After her backup arrived, Hoppenhauer calmly cited the driver and the front-seat passenger for reckless behavior and the driver for failing to have either a driver’s license or vehicle registration. Before she had their Buick towed, Hoppenhauer released the four men and sent them off on foot, allowing them to carry away their car speakers and their unopened twelve-pack of Bud Light.

It was ten minutes to midnight on a recent Saturday and it turned out to be the only incident on Hoppenhauer’s 6 p.m. to 6 a.m. shift that even remotely resembled a sideshow. “Multiply what they were doing by a couple of hundred cars,” she remarked a few minutes later as she filled out the city-mandated racial-profiling form, “and that’s what we used to face out here.”

“Used to” was a phrase Hoppenhauer repeated often during a 10 p.m. to 3:30 a.m. stint with her. “This is where it used to be just filled with cars,” she said as we drove through the intersection of International Boulevard and 98th Avenue. “It would just be packed; they would take over the whole intersection.”

Hoppenhauer said the current three-month-plus absence of sideshows is the longest lull she has witnessed in her eight years on Dogwatch. There are still minor remnants of sideshows going on, ten to fifteen cars doing doughnuts in an intersection for a few minutes. But they disperse before police arrive and bear little resemblance to the giant rolling parties back in the day. “Whatever they’ve done, it’s working,” said Jean Blacksher, referring to police efforts to quell the sideshows. Blacksher is a longtime Toler Heights neighborhood resident and one of the most outspoken opponents of sideshows in the past decade.

This summer’s quiet weekend nights in East Oakland represent a stark contrast to earlier this year, when the sideshows seemed uncontrollable and were turning increasingly ugly. From January through April, police attributed seven homicides to sideshow-related activity, Downing said.

Sideshows, however, have not always attracted violent crime. For the twenty- to thirty-year-old, mostly African-American participants, sideshows have been about having fun, meeting people after the clubs and bars close for the night, and openly defying authority. It’s a car culture unique to Oakland.

From the late 1980s to the late 1990s, sideshows were mostly relegated to large parking lots — the Eastmont Mall parking lot at 73rd Avenue and MacArthur Boulevard was a favorite. But then the city forced the sideshows onto the streets when it mandated that parking-lot owners put up chains or erect fences that are locked at night to prevent people from getting onto the lots.

## Given data

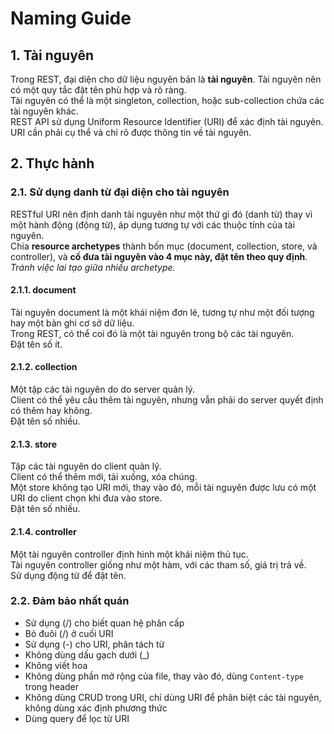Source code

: # Naming Guide  
## 1. Tài nguyên  
Trong REST, đại diện cho dữ liệu nguyên bản là **tài nguyên**. Tài nguyên nên có một quy tắc đặt tên phù hợp và rõ ràng.  
Tài nguyên có thể là một singleton, collection, hoặc sub-collection chứa các tài nguyên khác.  
REST API sử dụng Uniform Resource Identifier (URI) để xác định tài nguyên. URI cần phải cụ thể và chỉ rõ được thông tin về tài nguyên.  
## 2. Thực hành  
### 2.1. Sử dụng danh từ đại diện cho tài nguyên  
RESTful URI nên định danh tài nguyên như một thứ gì đó (danh từ) thay vì một hành động (động từ), áp dụng tương tự với các thuộc tính của tài nguyên.  
Chia **resource archetypes** thành bốn mục (document, collection, store, và controller), và **cố đưa tài nguyên vào 4 mục này, đặt tên theo quy định**.  
*Tránh việc lai tạo giữa nhiều archetype.*  
#### 2.1.1. document  
Tài nguyên document là một khái niệm đơn lẻ, tương tự như một đối tượng hay một bản ghi cơ sở dữ liệu.  
Trong REST, có thể coi đó là một tài nguyên trong bộ các tài nguyên.  
Đặt tên số ít.  
#### 2.1.2. collection  
Một tập các tài nguyên do do server quản lý.  
Client có thể yêu cầu thêm tài nguyên, nhưng vẫn phải do server quyết định có thêm hay không.  
Đặt tên số nhiều.  
#### 2.1.3. store  
Tập các tài nguyên do client quản lý.  
Client có thể thêm mới, tải xuống, xóa chúng.  
Một store không tạo URI mới, thay vào đó, mỗi tài nguyên được lưu có một URI do client chọn khi đưa vào store.  
Đặt tên số nhiều.  
#### 2.1.4. controller  
Một tài nguyên controller định hình một khái niệm thủ tục.  
Tài nguyên controller giống như một hàm, với các tham số, giá trị trả về.  
Sử dụng động từ để đặt tên.  
### 2.2. Đảm bảo nhất quán  
- Sử dụng (/) cho biết quan hệ phân cấp  
- Bỏ đuôi (/) ở cuối URI
- Sử dụng (-) cho URI, phân tách từ  
- Không dùng dấu gạch dưới (_)  
- Không viết hoa  
- Không dùng phần mở rộng của file, thay vào đó, dùng `Content-type` trong header  
- Không dùng CRUD trong URI, chỉ dùng URI để phân biệt các tài nguyên, không dùng xác định phương thức  
- Dùng query để lọc từ URI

## What the exercise asks
Restate the section of the Oakland sideshows text that begins with "Sideshows, however, have" and ends with "onto the lots.", swapping "Eastmont Mall" for "Eastmont Town Center".

## Exercise solution
Sideshows, however, have not always attracted violent crime. For the twenty- to thirty-year-old, mostly African-American participants, sideshows have been about having fun, meeting people after the clubs and bars close for the night, and openly defying authority. It’s a car culture unique to Oakland.

From the late 1980s to the late 1990s, sideshows were mostly relegated to large parking lots — the Eastmont Town Center parking lot at 73rd Avenue and MacArthur Boulevard was a favorite. But then the city forced the sideshows onto the streets when it mandated that parking-lot owners put up chains or erect fences that are locked at night to prevent people from getting onto the lots.